Exploring web archives as data: An introduction to data analysis and instruction

National Gallery of Art Library | July 25, 2023

Photo of the National Gallery of Art's East Building in 2018

The Internet Archive and the New York Art Resources Consortium (NYARC) invite applications for Exploring web archives as data: An introduction to data analysis and instruction. The daylong workshop will be hosted by the National Gallery of Art Library in Washington, DC, on July 25, 2023, preceding ARCHIVES*RECORDS 2023.


Every day, significant cultural production occurs globally across the web. As a medium that can be both the repository for records and a form of record itself, the web presents challenges of scale and complexity for those that seek to preserve modern history and integrate it in research and teaching.

Participants in this workshop will learn web archive research use cases, how to create archival research collections from the web, and how to analyze web archive collection data computationally. They will gain hands-on experience using the Internet Archive’s software services Archive-It and ARCH, and widely supported tools for cultural data exploration and visualization. Workshop materials will include web archive data collected by the Collaborative ART Archive (CARTA).

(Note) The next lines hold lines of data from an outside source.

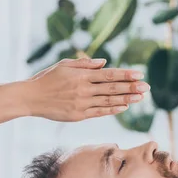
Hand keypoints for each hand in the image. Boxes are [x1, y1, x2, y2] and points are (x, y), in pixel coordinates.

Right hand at [22, 57, 149, 121]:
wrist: (31, 98)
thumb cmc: (48, 79)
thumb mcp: (65, 65)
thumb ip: (85, 63)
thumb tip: (105, 62)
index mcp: (81, 75)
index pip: (108, 74)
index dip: (125, 74)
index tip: (139, 74)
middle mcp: (83, 89)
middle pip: (112, 88)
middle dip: (130, 87)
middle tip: (146, 87)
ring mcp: (82, 103)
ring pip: (108, 100)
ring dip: (126, 99)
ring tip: (140, 98)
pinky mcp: (78, 115)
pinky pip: (99, 112)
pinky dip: (112, 109)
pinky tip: (124, 106)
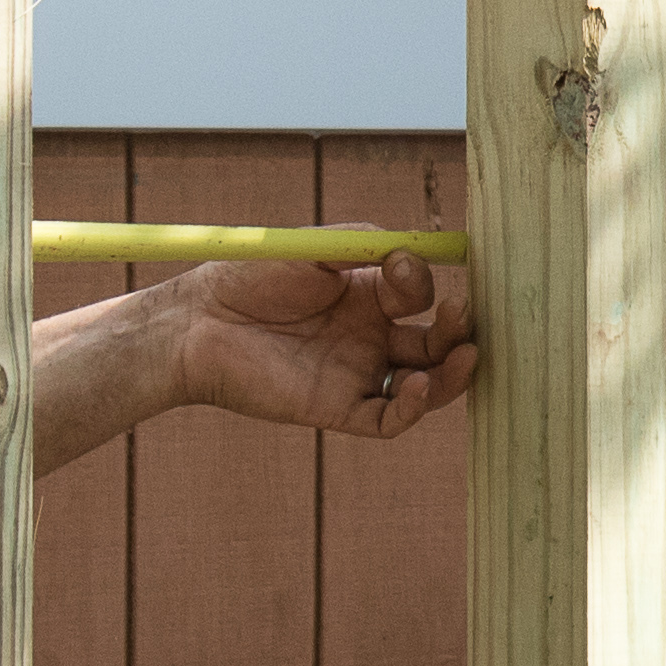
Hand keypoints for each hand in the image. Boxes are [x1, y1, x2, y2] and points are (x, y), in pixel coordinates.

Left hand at [162, 251, 477, 438]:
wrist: (200, 321)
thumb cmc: (251, 275)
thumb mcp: (316, 249)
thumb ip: (367, 246)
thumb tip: (414, 262)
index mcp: (368, 294)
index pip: (420, 296)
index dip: (423, 284)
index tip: (403, 269)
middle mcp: (370, 336)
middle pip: (434, 342)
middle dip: (458, 330)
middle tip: (464, 317)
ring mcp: (357, 373)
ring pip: (425, 385)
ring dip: (451, 374)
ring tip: (465, 355)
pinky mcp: (338, 408)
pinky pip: (388, 419)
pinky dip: (412, 409)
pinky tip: (416, 386)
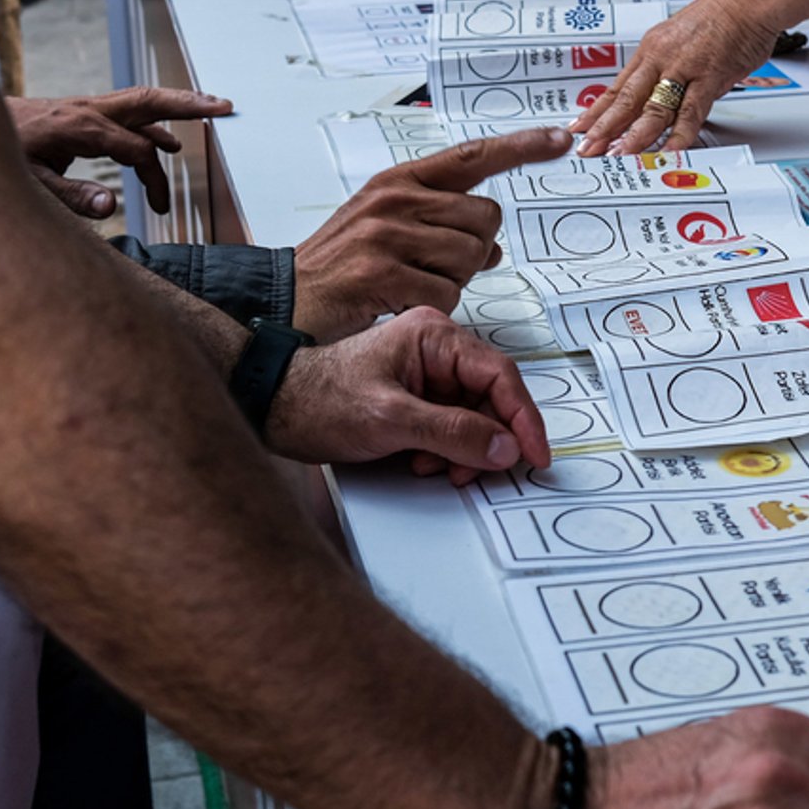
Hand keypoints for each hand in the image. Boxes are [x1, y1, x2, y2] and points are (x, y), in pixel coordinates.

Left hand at [11, 87, 231, 217]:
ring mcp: (87, 109)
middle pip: (150, 101)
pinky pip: (130, 114)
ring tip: (215, 113)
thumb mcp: (30, 181)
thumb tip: (111, 209)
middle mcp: (89, 111)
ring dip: (180, 108)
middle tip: (226, 106)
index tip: (160, 205)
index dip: (152, 176)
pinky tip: (169, 142)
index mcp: (80, 128)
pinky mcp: (83, 115)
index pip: (136, 148)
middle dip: (190, 104)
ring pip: (144, 103)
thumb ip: (71, 197)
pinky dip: (155, 124)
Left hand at [263, 307, 549, 480]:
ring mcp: (427, 372)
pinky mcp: (417, 395)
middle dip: (488, 440)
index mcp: (434, 336)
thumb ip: (453, 433)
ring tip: (438, 468)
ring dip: (464, 449)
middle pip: (491, 398)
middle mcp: (436, 349)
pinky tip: (424, 461)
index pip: (500, 376)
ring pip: (474, 415)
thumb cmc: (319, 400)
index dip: (523, 419)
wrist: (273, 408)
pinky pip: (452, 424)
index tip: (535, 454)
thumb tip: (503, 447)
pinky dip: (447, 450)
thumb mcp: (390, 420)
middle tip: (482, 472)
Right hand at [292, 127, 572, 339]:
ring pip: (472, 256)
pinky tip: (400, 302)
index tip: (560, 139)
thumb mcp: (387, 232)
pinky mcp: (381, 272)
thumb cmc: (340, 268)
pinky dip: (433, 305)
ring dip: (453, 280)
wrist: (284, 302)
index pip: (473, 156)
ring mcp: (386, 234)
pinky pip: (447, 291)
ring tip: (410, 283)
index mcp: (398, 181)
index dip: (521, 146)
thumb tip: (493, 247)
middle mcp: (394, 199)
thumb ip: (440, 228)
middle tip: (433, 265)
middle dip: (475, 249)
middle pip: (486, 217)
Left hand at [567, 0, 781, 154]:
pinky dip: (679, 135)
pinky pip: (691, 112)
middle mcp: (661, 58)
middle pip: (625, 99)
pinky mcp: (709, 77)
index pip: (617, 86)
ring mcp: (683, 68)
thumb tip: (664, 95)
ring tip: (618, 155)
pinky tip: (668, 152)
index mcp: (651, 50)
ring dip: (634, 135)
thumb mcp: (682, 41)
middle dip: (603, 127)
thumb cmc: (722, 18)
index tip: (579, 128)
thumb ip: (671, 70)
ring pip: (652, 107)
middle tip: (587, 149)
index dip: (596, 110)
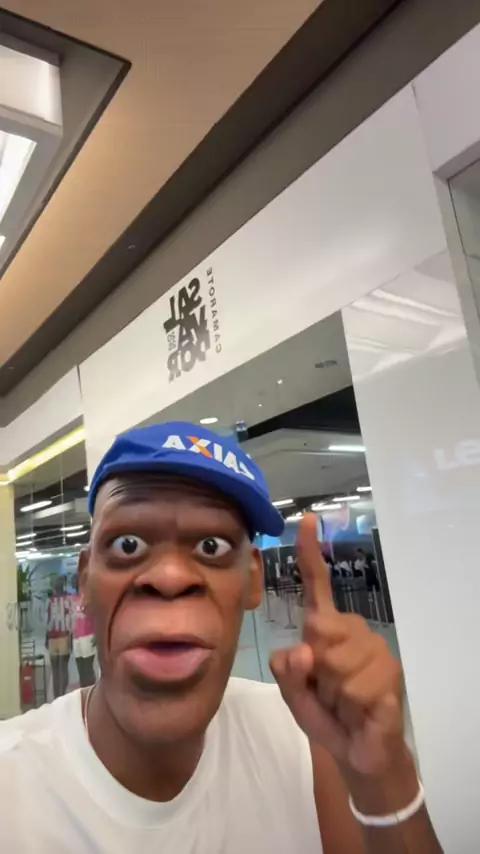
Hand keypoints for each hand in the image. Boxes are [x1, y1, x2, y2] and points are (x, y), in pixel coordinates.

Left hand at [270, 515, 404, 776]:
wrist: (358, 752)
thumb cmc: (325, 714)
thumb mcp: (293, 693)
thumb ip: (287, 671)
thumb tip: (306, 649)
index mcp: (327, 628)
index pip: (317, 585)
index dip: (310, 553)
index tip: (308, 520)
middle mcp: (354, 629)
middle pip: (318, 631)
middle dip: (313, 670)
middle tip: (325, 690)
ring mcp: (376, 649)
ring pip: (334, 664)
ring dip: (330, 693)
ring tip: (343, 703)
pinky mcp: (390, 673)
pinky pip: (353, 688)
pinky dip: (348, 708)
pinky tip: (359, 711)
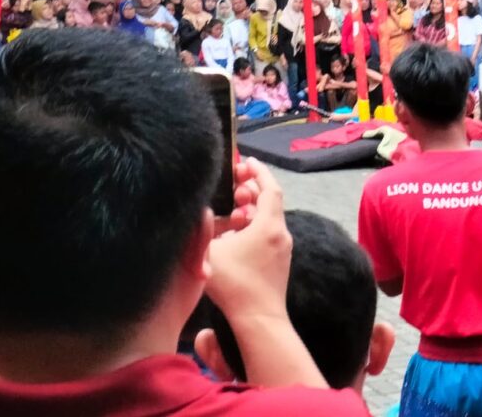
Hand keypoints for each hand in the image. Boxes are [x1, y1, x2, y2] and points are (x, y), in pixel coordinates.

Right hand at [206, 158, 291, 323]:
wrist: (259, 320)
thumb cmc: (234, 284)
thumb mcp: (209, 253)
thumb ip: (201, 229)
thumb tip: (198, 212)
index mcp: (268, 225)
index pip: (270, 187)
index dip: (258, 171)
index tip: (246, 161)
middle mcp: (281, 234)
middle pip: (269, 202)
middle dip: (252, 189)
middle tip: (233, 186)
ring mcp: (283, 249)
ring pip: (268, 219)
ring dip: (251, 210)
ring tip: (232, 211)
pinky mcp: (280, 263)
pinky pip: (268, 234)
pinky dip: (254, 226)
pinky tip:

Support for participation:

Photo of the National Gallery of Art's East Building in 2018

This full-day workshop led by Internet Archive staff is free, however registration is limited. Thanks to the generous support from the Institute for Museum and Library Services, travel stipends (up to $1,000 each) are available to offset participants’ air and/or ground transportation, parking, two nights’ lodging, and food costs incurred to join us at NGA.

Call for applications

The application period has closed.

Event Details:


National Gallery of Art Library
4th St NW & Constitution Ave. NW
Washington, DC 20001


Date: Tuesday, July 25, 2023

Time (approx.): 9:30am – 4:30pm

Preliminary agenda:

We will keep updating this as our program takes shape…

9:30am – Registration/Coffee

10:00am – Welcome, review agenda, introductions

10:30am – Web archives as primary sources

11:00am – Web archiving workshop

12:00pm – Lunch (provided)

1:00pm – Introduction to ARCH and web archive collection data

1:30pm – Data analysis workshop

2:30pm – Break

3:00pm – Sharing workshop outputs/insights/etc

3:30pm – Brainstorm/Discuss future research and instruction needs

4:30pm – Wrap up

5:00pm – Building closes

Hotels / Accommodation:

The Washington Hilton Hotel is the conference hotel for ARCHIVES*RECORDS, and attendees of the conference can book a room at a discounted rate.

Many thanks to the Archives Unleashed team, whose comprehensive web archive datathons provided inspiration for this event.